How to prepare: Trentino dumplings

Preparation of Trentino dumplings - Phase 1

Preparation of Trentino dumplings - Phase 1

To prepare the dumplings, start with the vegetable broth. In a saucepan, combine 1 potato, 1 onion, 2 cloves of garlic, celery stalks, parsley, carrots, a courgette and a cheese crust, salt and pepper. Cook for about 1 hour. In the meantime, take care of the bread, with a sharp knife cut it into large crumbs, not as fine as the breadcrumbs or in small pieces.

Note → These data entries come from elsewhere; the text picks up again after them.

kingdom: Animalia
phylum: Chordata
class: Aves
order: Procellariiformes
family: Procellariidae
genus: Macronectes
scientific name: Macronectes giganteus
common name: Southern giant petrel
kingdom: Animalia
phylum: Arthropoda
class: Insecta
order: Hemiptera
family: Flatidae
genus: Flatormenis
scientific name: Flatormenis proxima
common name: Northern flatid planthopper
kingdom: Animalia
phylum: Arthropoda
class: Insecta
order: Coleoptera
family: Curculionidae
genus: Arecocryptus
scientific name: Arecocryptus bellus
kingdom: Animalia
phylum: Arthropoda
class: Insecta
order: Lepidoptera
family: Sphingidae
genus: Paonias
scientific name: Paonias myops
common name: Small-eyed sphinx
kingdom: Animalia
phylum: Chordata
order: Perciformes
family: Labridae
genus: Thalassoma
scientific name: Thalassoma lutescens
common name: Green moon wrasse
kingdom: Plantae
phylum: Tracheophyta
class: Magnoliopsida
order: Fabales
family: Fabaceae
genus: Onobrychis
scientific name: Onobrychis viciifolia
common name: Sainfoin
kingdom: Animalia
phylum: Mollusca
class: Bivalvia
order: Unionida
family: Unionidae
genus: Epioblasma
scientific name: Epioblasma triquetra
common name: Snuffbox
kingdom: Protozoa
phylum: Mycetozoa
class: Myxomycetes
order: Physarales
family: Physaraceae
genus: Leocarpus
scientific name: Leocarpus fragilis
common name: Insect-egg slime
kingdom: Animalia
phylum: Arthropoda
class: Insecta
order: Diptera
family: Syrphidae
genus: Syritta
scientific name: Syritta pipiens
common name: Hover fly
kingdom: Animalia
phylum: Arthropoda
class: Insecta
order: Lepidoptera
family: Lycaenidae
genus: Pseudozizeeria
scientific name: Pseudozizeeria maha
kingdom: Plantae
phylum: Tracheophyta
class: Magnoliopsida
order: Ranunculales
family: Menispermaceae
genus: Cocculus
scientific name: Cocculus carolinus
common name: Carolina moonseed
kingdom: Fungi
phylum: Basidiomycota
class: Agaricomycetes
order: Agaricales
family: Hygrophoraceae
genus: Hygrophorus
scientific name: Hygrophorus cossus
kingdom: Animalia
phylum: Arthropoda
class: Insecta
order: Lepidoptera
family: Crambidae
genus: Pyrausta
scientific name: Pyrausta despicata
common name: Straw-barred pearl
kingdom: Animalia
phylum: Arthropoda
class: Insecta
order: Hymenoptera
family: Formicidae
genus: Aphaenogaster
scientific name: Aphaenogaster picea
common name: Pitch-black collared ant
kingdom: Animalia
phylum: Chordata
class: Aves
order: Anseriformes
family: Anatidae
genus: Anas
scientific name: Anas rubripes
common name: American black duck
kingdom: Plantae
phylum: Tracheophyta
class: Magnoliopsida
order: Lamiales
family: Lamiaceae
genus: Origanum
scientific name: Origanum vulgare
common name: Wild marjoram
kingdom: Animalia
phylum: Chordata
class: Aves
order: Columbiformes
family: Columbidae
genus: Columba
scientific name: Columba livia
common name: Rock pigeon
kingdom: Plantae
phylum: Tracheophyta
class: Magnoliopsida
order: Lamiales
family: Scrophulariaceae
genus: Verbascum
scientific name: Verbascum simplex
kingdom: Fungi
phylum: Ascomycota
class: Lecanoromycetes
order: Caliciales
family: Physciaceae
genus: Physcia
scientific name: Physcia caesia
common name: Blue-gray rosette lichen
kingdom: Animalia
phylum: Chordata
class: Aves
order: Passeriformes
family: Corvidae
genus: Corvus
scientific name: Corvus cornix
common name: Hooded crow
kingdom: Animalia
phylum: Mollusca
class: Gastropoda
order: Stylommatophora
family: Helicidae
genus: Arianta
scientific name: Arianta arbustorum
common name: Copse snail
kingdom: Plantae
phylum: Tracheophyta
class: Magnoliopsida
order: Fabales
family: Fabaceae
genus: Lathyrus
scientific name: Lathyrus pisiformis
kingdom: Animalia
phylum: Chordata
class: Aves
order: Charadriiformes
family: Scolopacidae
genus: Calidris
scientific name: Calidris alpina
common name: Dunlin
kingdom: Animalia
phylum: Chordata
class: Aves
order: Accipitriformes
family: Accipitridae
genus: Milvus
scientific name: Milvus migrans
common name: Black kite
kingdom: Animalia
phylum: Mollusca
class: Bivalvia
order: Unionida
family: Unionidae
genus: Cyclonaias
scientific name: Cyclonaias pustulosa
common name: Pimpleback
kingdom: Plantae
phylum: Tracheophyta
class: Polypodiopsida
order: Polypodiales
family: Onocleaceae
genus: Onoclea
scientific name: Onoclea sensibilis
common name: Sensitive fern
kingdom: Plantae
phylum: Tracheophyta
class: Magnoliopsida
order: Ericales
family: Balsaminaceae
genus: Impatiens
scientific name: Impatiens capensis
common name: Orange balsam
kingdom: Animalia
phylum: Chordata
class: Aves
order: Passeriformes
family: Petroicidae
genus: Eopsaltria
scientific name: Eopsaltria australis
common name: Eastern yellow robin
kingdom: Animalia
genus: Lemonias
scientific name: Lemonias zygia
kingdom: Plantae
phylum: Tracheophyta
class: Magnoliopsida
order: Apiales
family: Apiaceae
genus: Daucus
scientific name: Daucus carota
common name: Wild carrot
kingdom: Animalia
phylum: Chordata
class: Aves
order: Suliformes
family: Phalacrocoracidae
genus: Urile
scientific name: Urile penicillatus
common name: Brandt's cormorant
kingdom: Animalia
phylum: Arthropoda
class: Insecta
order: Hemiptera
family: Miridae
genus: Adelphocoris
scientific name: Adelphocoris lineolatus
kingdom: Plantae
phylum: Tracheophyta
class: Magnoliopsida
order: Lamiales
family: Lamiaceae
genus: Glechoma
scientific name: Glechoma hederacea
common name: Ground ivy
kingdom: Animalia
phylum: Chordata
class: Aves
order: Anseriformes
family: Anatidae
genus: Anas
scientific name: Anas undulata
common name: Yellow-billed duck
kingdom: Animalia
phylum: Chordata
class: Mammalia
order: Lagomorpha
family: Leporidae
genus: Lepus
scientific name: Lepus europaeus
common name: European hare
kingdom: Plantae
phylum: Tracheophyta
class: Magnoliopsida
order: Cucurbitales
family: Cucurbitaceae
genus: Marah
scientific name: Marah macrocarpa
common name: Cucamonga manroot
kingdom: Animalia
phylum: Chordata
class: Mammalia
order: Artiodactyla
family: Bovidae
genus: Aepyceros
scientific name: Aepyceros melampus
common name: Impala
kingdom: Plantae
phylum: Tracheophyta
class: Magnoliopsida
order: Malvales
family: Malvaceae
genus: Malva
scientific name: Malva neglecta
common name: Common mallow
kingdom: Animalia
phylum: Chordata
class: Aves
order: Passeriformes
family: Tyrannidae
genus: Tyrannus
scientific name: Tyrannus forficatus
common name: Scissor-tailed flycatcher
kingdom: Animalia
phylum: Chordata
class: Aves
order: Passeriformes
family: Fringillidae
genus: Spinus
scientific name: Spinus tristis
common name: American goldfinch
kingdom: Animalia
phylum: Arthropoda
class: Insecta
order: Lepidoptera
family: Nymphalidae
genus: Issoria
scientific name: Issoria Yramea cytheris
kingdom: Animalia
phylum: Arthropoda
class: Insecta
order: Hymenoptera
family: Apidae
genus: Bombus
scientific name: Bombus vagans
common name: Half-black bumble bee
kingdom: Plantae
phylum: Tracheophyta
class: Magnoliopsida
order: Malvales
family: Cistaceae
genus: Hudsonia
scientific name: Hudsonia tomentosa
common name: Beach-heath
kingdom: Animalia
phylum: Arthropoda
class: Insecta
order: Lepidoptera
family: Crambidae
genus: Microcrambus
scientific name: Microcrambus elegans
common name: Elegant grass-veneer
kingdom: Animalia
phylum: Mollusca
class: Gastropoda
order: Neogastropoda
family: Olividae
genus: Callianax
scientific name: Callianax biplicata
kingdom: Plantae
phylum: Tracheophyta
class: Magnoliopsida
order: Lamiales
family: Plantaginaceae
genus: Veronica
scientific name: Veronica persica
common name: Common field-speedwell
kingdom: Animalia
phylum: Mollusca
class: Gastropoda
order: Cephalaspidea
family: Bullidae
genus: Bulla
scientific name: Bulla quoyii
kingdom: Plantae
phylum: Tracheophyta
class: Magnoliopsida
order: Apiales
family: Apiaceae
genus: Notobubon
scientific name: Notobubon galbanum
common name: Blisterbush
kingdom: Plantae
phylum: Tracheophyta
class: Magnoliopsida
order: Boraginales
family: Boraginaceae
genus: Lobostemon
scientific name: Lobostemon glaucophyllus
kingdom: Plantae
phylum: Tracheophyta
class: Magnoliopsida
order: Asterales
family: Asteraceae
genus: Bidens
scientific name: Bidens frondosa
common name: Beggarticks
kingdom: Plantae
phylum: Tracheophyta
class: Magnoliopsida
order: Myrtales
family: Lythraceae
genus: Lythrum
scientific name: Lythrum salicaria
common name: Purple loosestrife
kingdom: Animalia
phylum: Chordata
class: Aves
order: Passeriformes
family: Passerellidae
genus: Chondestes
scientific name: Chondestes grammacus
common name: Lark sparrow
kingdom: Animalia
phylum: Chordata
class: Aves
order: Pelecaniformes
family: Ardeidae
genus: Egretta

Preparation of Trentino dumplings - Phase 2

Preparation of Trentino dumplings - Phase 2

Heat the milk and add it to the bread, work with your hands to mix it. Cut the salami into small pieces.

Preparation of Trentino dumplings - Phase 3

Preparation of Trentino dumplings - Phase 3

When the dough has cooled, add the eggs, chopped parsley, grated cheese, salami and salt. At this point, it is ideal to let the dough rest in the fridge for 24 hours. If you can’t leave it at least a couple of hours, it will compact and the result will be better.

Preparation of Trentino dumplings - Phase 4

Preparation of Trentino dumplings - Phase 4

At this point, put a few tablespoons of flour on a plate, or in a kitchen towel (this method is more delicate so as not to risk unraveling the dumplings). Shape into balls about the size of an egg. Pass them in the flour, lightly. Heat the broth and drop the dumplings in, a few at a time. Cook them for 10-15 minutes. Inside they must be well cooked, the risk if they remain in the water too little is that they remain raw and cold. In a saucepan, melt the butter with a few sage leaves.

Preparation of Trentino dumplings - Phase 5

Serve the dumplings. It is suggested to serve four per diner. Season them and enjoy your meal!